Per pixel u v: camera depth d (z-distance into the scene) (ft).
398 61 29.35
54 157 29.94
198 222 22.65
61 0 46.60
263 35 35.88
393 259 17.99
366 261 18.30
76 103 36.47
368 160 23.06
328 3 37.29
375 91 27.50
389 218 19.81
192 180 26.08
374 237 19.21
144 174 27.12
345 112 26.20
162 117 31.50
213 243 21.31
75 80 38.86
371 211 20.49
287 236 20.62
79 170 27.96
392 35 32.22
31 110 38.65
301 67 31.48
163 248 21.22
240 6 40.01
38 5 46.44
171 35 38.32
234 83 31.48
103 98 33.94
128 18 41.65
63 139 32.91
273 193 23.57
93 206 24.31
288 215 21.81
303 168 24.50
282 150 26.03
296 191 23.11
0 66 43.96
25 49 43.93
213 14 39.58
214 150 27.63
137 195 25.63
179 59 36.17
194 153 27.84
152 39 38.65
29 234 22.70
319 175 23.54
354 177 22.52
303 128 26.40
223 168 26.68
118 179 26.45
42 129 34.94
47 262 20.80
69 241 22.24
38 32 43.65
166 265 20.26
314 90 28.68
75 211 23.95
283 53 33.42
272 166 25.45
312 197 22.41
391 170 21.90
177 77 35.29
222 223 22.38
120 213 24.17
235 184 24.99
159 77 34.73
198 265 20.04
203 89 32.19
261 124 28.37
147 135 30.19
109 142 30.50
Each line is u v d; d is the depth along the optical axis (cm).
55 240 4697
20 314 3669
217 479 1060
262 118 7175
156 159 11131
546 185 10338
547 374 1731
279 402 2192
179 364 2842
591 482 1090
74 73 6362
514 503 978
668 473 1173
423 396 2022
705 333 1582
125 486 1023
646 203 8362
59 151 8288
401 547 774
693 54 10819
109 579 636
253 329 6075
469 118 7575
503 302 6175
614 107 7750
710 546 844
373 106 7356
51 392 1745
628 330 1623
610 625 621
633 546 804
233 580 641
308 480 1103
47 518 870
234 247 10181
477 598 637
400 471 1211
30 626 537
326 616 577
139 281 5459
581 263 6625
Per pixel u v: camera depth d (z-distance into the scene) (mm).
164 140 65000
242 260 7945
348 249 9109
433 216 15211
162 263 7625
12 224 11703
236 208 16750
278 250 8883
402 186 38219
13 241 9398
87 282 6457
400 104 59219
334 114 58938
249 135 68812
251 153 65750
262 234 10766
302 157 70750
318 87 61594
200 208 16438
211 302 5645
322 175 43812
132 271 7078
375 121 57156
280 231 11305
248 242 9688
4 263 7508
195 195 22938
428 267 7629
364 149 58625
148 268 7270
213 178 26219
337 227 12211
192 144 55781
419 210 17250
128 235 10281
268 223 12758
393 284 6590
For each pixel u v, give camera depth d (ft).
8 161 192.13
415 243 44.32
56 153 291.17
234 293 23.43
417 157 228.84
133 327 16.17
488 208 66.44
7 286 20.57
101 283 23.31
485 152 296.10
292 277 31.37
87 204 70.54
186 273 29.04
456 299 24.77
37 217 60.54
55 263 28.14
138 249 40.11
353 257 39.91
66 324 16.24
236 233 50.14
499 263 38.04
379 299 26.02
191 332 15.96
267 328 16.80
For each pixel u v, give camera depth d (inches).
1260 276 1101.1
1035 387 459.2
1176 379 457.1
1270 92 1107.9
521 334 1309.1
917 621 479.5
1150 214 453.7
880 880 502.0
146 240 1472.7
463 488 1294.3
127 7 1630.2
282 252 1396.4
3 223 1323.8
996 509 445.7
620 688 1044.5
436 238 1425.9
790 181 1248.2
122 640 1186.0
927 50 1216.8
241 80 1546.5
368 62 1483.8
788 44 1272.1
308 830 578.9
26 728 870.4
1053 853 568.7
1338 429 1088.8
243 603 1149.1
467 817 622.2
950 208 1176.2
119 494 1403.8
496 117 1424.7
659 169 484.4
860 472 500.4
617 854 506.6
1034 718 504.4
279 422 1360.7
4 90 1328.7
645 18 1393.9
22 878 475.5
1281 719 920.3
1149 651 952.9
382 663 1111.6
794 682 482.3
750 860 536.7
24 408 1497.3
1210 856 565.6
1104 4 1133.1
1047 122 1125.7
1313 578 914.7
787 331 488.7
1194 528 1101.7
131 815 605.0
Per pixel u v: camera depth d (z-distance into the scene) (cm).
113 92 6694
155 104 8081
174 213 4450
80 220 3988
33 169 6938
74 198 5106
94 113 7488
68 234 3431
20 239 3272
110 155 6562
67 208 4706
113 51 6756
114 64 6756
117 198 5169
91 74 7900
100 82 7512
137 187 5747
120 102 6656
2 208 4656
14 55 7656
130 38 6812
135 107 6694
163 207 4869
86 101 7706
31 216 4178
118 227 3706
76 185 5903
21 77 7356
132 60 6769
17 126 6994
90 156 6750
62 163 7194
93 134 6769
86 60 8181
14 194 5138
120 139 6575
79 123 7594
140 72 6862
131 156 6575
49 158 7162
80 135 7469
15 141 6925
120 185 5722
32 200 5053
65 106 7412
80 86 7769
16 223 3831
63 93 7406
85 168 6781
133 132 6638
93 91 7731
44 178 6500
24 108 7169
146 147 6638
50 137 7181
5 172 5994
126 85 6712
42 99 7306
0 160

> [PROBLEM DETAILS]: From the line with "950 208 1176.2" to the end of the listing above, set down every line exactly as it appears, both ends included.

> [ANSWER BOX]:
950 208 1176.2
119 494 1403.8
496 117 1424.7
659 169 484.4
860 472 500.4
617 854 506.6
1034 718 504.4
279 422 1360.7
4 90 1328.7
645 18 1393.9
22 878 475.5
1281 719 920.3
1149 651 952.9
382 663 1111.6
794 682 482.3
750 860 536.7
24 408 1497.3
1210 856 565.6
1104 4 1133.1
1047 122 1125.7
1313 578 914.7
787 331 488.7
1194 528 1101.7
131 815 605.0
Per pixel u v: camera depth d (z-distance into the scene) (cm).
113 92 6694
155 104 8081
174 213 4450
80 220 3988
33 169 6938
74 198 5106
94 113 7488
68 234 3431
20 239 3272
110 155 6562
67 208 4706
113 51 6756
114 64 6756
117 198 5169
91 74 7900
100 82 7512
137 187 5747
120 102 6656
2 208 4656
14 55 7656
130 38 6812
135 107 6694
163 207 4869
86 101 7706
31 216 4178
118 227 3706
76 185 5903
21 77 7356
132 60 6769
17 126 6994
90 156 6750
62 163 7194
93 134 6769
86 60 8181
14 194 5138
120 139 6575
79 123 7594
140 72 6862
131 156 6575
49 158 7162
80 135 7469
15 141 6925
120 185 5722
32 200 5053
65 106 7412
80 86 7769
16 223 3831
63 93 7406
85 168 6781
133 132 6638
93 91 7731
44 178 6500
24 108 7169
146 147 6638
50 137 7181
5 172 5994
126 85 6712
42 99 7306
0 160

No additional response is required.